## [Spatial grounding data]
- - - -

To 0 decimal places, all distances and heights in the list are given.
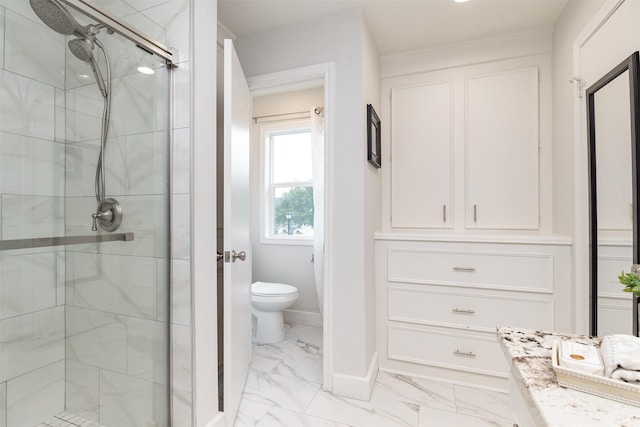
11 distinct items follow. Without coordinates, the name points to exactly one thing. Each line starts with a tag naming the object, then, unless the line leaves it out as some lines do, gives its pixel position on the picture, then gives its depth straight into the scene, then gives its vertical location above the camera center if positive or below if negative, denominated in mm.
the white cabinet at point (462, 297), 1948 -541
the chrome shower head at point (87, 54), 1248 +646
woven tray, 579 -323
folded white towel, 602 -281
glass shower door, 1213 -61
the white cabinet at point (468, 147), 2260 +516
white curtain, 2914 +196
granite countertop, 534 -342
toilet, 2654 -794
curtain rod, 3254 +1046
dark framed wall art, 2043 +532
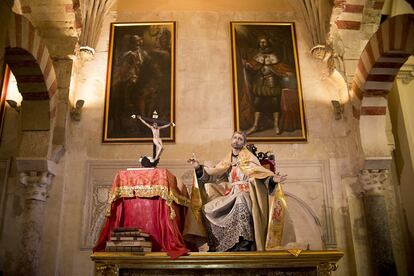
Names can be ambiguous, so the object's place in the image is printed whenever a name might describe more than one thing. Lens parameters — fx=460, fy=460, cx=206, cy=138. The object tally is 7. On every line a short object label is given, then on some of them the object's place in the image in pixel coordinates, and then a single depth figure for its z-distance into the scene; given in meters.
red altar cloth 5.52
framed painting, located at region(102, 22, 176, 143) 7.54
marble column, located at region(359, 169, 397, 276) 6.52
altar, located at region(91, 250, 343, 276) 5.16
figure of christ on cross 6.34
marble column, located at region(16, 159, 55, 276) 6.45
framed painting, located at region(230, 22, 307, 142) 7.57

- - - -

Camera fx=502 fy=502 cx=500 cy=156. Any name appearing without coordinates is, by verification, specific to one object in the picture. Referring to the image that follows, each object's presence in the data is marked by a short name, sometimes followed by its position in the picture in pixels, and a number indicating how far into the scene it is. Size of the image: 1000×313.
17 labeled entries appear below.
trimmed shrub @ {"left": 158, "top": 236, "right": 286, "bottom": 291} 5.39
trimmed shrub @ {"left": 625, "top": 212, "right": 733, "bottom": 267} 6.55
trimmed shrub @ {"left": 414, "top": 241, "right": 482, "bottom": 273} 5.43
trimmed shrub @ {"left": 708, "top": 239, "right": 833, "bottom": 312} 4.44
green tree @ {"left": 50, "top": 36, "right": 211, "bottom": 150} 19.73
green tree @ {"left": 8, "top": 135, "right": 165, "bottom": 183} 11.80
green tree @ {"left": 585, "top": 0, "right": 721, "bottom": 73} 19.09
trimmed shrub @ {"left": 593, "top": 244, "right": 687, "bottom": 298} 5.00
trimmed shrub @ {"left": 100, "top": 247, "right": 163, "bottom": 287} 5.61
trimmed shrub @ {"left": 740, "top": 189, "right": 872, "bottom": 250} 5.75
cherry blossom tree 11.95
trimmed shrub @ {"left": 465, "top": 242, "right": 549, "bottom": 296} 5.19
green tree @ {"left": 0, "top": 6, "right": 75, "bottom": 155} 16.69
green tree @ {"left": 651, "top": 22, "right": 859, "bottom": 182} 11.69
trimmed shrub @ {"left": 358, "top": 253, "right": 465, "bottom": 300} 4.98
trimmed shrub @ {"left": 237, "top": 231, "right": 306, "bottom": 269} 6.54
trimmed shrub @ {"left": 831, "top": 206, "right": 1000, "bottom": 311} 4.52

- - - -

Wherever the word "column" appears in the entries above, copy that whole line.

marble column, located at region(359, 169, 397, 276) 6.52
marble column, located at region(16, 159, 55, 276) 6.45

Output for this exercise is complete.